USD/JPY Resumes an Uptrend, May Face Rejection at Level 110.00

Key Resistance Levels: 111.000, 112.000, 113.000
Key Support Levels: 104.000, 103.000, 102.000

USD/JPY Price Long-term Trend: Bullish
The USD/JPY has continued its upward move. On March 8, the pair retested level 109.00 and was resisted. The price fell and resumed upward. On March 9 uptrend; a retraced candle body tested the 88.6% Fibonacci retracement level. The retracement indicates that the Yen will rise to level 1.1129 Fibonacci extensions or level 109.69 .

USD/JPY – Daily Chart

Daily Chart Indicators Reading:
The pair is at level 77 of the Relative Strength Index period 14. This indicates that the pair is now in the uptrend zone and above the centerline 50. The Yen is in the overbought region of the market. Sellers may emerge at the overbought region.

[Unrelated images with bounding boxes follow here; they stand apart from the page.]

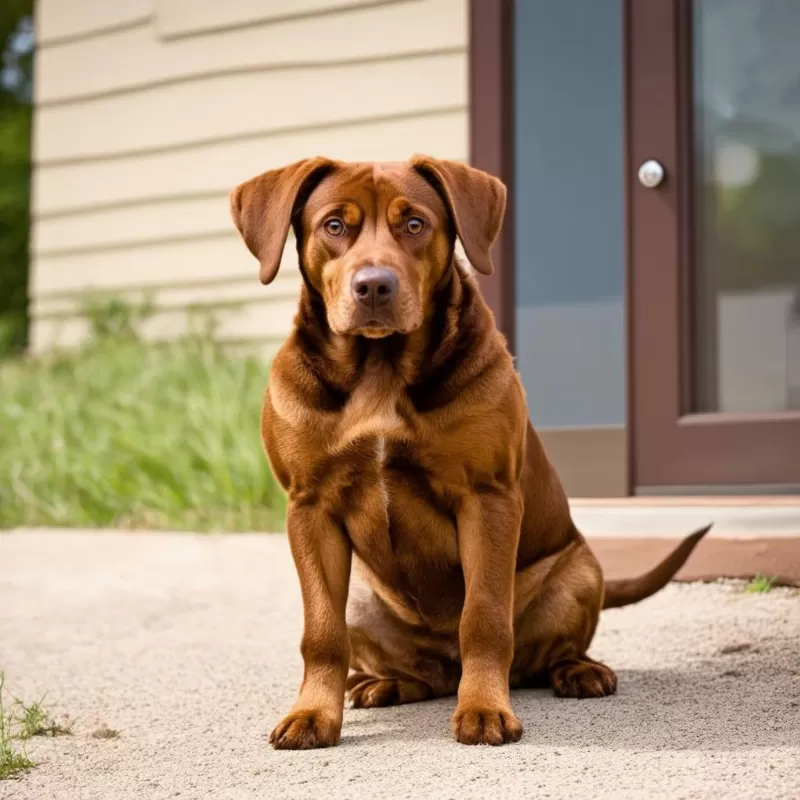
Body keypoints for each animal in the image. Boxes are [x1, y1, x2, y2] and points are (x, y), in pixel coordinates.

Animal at [228, 155, 708, 752]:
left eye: (415, 224)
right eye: (334, 226)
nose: (374, 286)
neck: (379, 370)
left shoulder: (487, 497)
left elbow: (483, 617)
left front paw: (483, 707)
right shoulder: (309, 506)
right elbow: (321, 631)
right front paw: (313, 712)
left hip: (579, 572)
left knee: (542, 655)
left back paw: (579, 671)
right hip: (363, 597)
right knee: (420, 674)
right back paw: (382, 683)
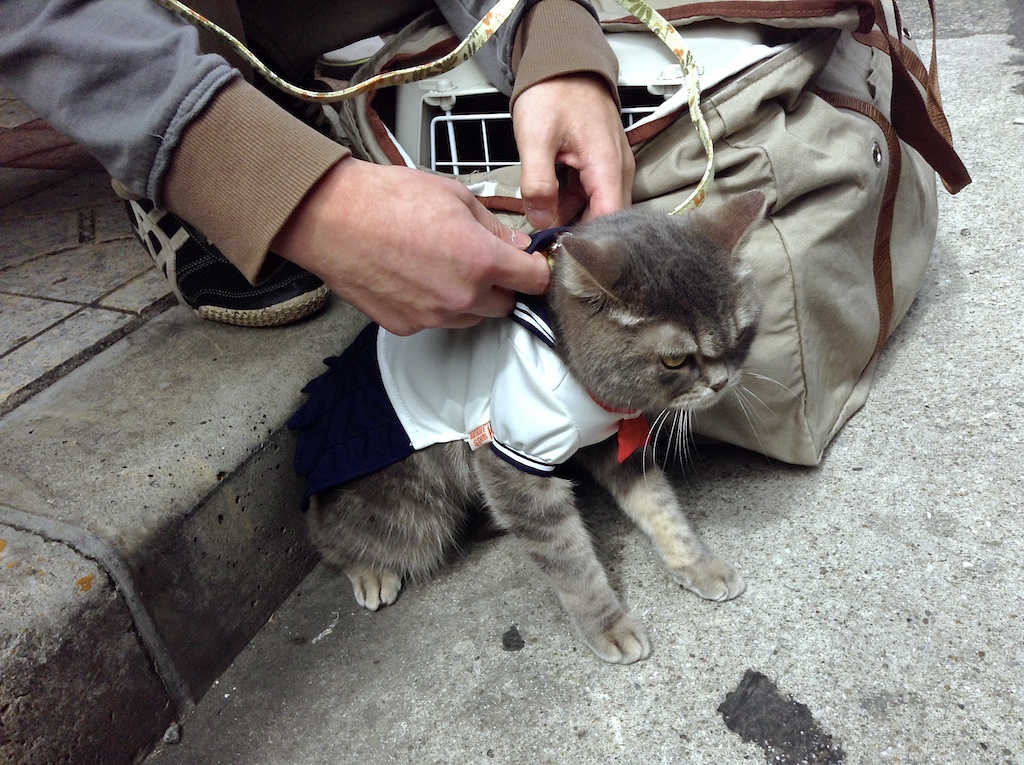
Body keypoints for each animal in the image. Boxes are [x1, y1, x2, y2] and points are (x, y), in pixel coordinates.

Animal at [307, 190, 765, 663]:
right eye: (674, 360)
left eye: (741, 335)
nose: (721, 382)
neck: (569, 364)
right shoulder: (514, 463)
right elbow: (570, 561)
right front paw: (608, 624)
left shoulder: (609, 442)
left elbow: (660, 508)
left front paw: (696, 562)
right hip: (407, 510)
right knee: (329, 533)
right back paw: (370, 571)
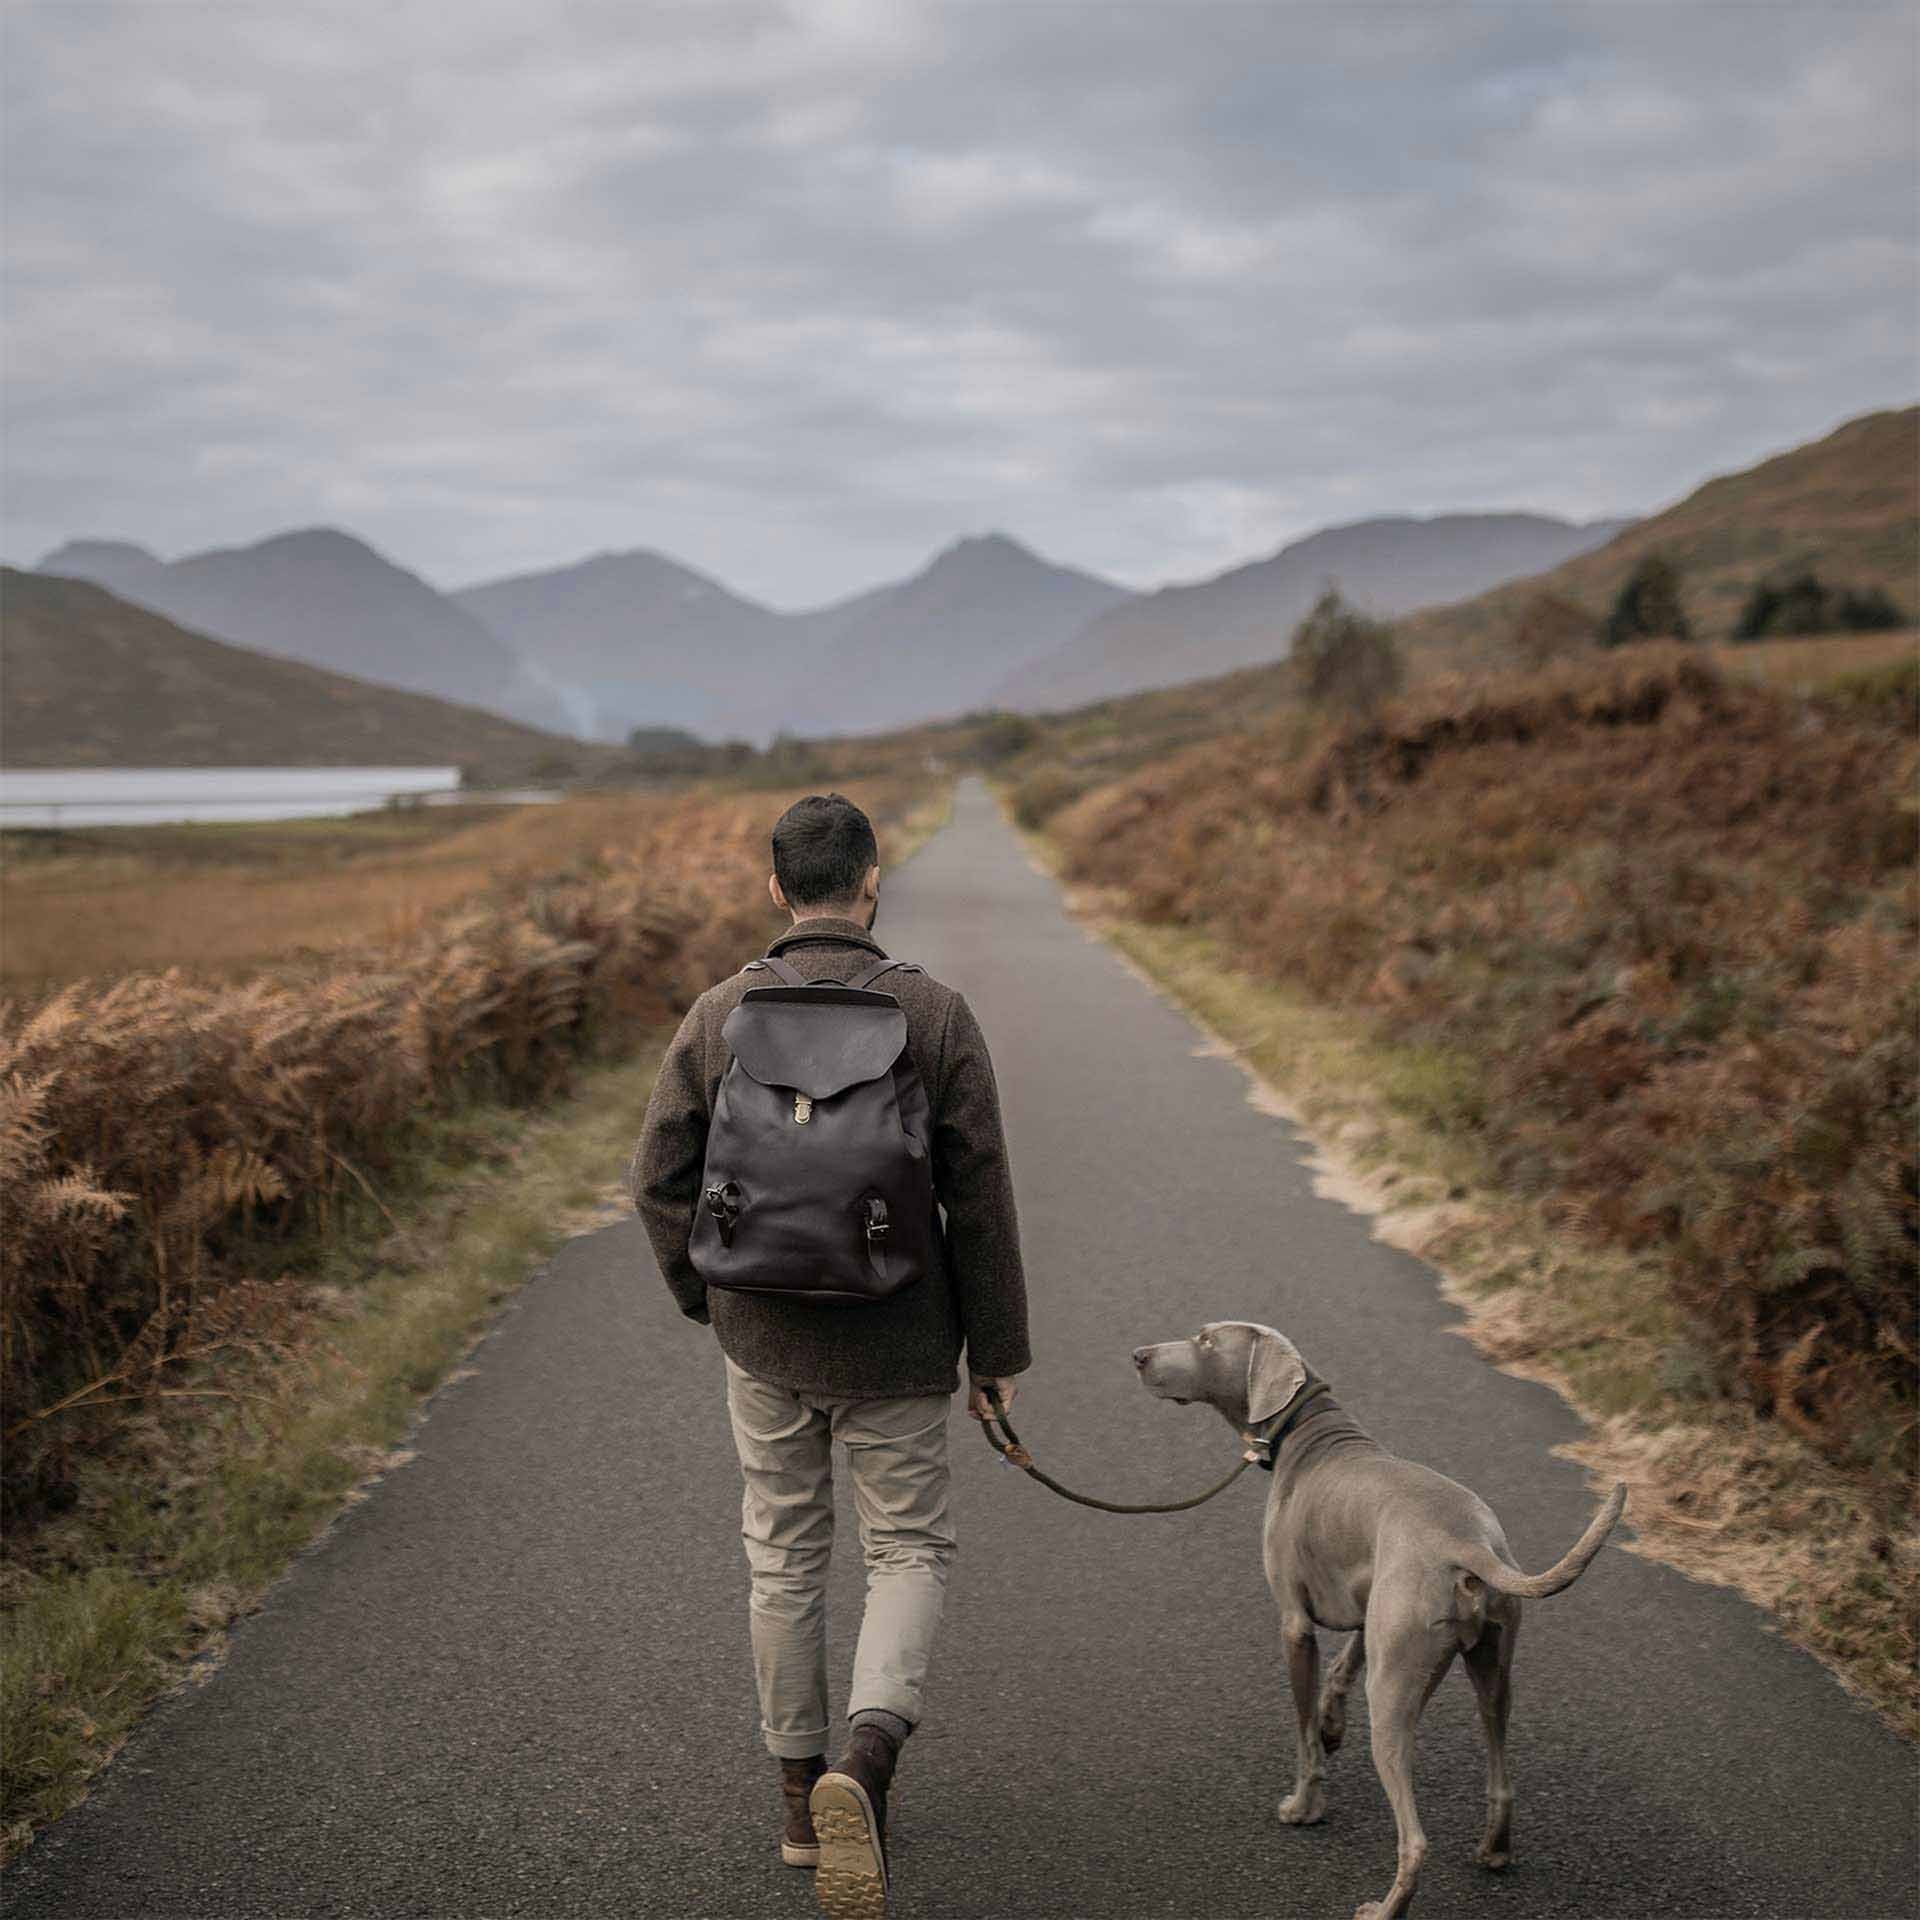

USD/JPY Medium-term Trend: Bullish
On the 4-hour chart, the pair is in an upward move. The first uptrend of March 8 was repelled at level 109.00 resistance zone. The pair dropped to level 108.41 and made an upward correction. The Yen is moving upward after the second rejection.

USD/JPY – 4 Hour Chart

4-hour Chart Indicators Reading
The USD/JPY pair is currently above the 25% range of the daily stochastic. It indicates that the pair is in the bullish momentum. The SMAs are sloping upward indicating an uptrend.

General Outlook for USD/JPY
The Yen is on an uptrend but will soon reach bullish exhaustion. The pair is facing rejection at level 109.00 as the market reaches the overbought region. The Fibonacci tool has indicated that the Yen will rise to level 1.1129 Fibonacci extension or level 109.69.